Pocos comensales se detienen a pensar en el cuchillo, pero en Mey-Mey, el corte es una ciencia. La forma en que se lamina una verdura o se secciona una carne determina la superficie de contacto con el calor del wok. Un corte preciso garantiza que la textura exterior sea firme mientras que el corazón del alimento permanece jugoso. Es una maestría que se siente en la boca, una armonía de texturas que solo se logra con décadas de oficio.

3. El Wok Hei: El Aliento del Dragón

El sonido vibrante del fuego en la cocina es el latido de Mey-Mey. El dominio del Wok Hei es lo que separa a un cocinero de un maestro. Es ese aroma ahumado, casi místico, que se transfiere a los alimentos cuando se saltean a temperaturas extremas sin perder su esencia. Es química, es fuego y es, sobre todo, instinto.


Un Viaje a través de la Carta

Cruzar la puerta de la calle Historiador Diago es iniciar un viaje. La experiencia puede comenzar con la delicadeza traslúcida de sus Dim Sum, joyas de masa fina elaboradas artesanalmente que encierran el sabor del mar y la montaña.

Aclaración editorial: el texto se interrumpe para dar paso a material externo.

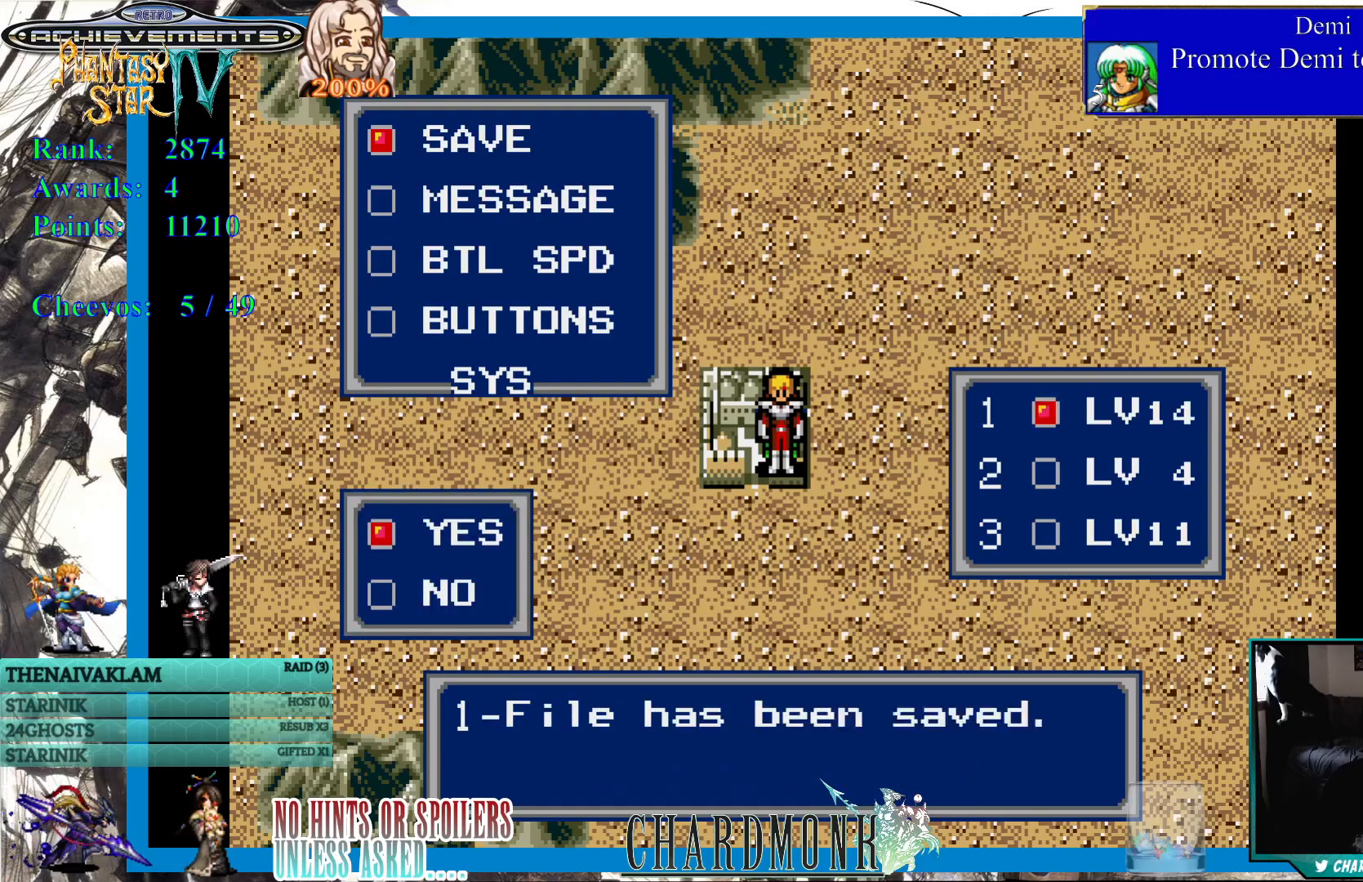
{"buttons": [], "left_stick": "center", "right_stick": "center", "events": []}
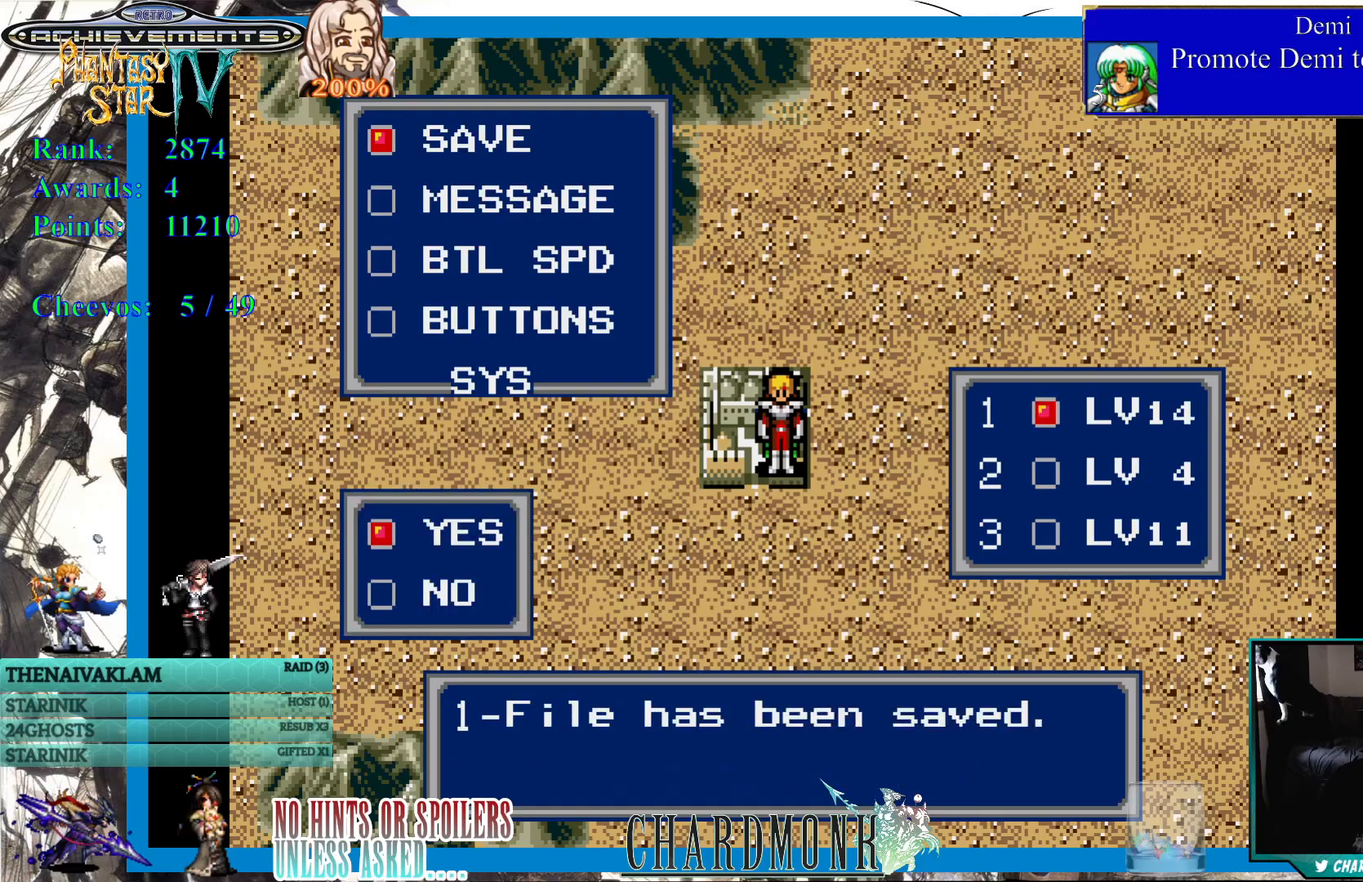
{"buttons": ["CIRCLE"], "left_stick": "center", "right_stick": "center", "events": [[467, "CIRCLE", "down"]]}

Podría continuar con sus célebres asados laqueados, donde la piel alcanza un crujiente cristalino que contrasta con la ternura de la carne, un proceso que requiere paciencia, tiempo y un control del calor que desafía la inmediatez moderna. Y, por supuesto, sus platos de temporada, donde la huerta valenciana se rinde ante las técnicas milenarias de Oriente.

El Lujo de la Discreción

El ambiente en Mey-Mey refleja su cocina: es sobrio, elegante y acogedor. Es el lugar ideal para quienes buscan una cena donde la conversación fluye sin interrupciones, rodeados de un servicio que entiende que la verdadera hospitalidad reside en los detalles silenciosos.

En definitiva, Mey-Mey es el destino para el gourmet que busca fondo más que forma, técnica más que tendencia y, sobre todo, un sabor que permanezca en la memoria mucho después de haber dejado la mesa.


🏮 Visita el Templo de la Tradición

Si estás en Valencia y buscas una experiencia que eleve tus sentidos, el camino te lleva a Extramurs.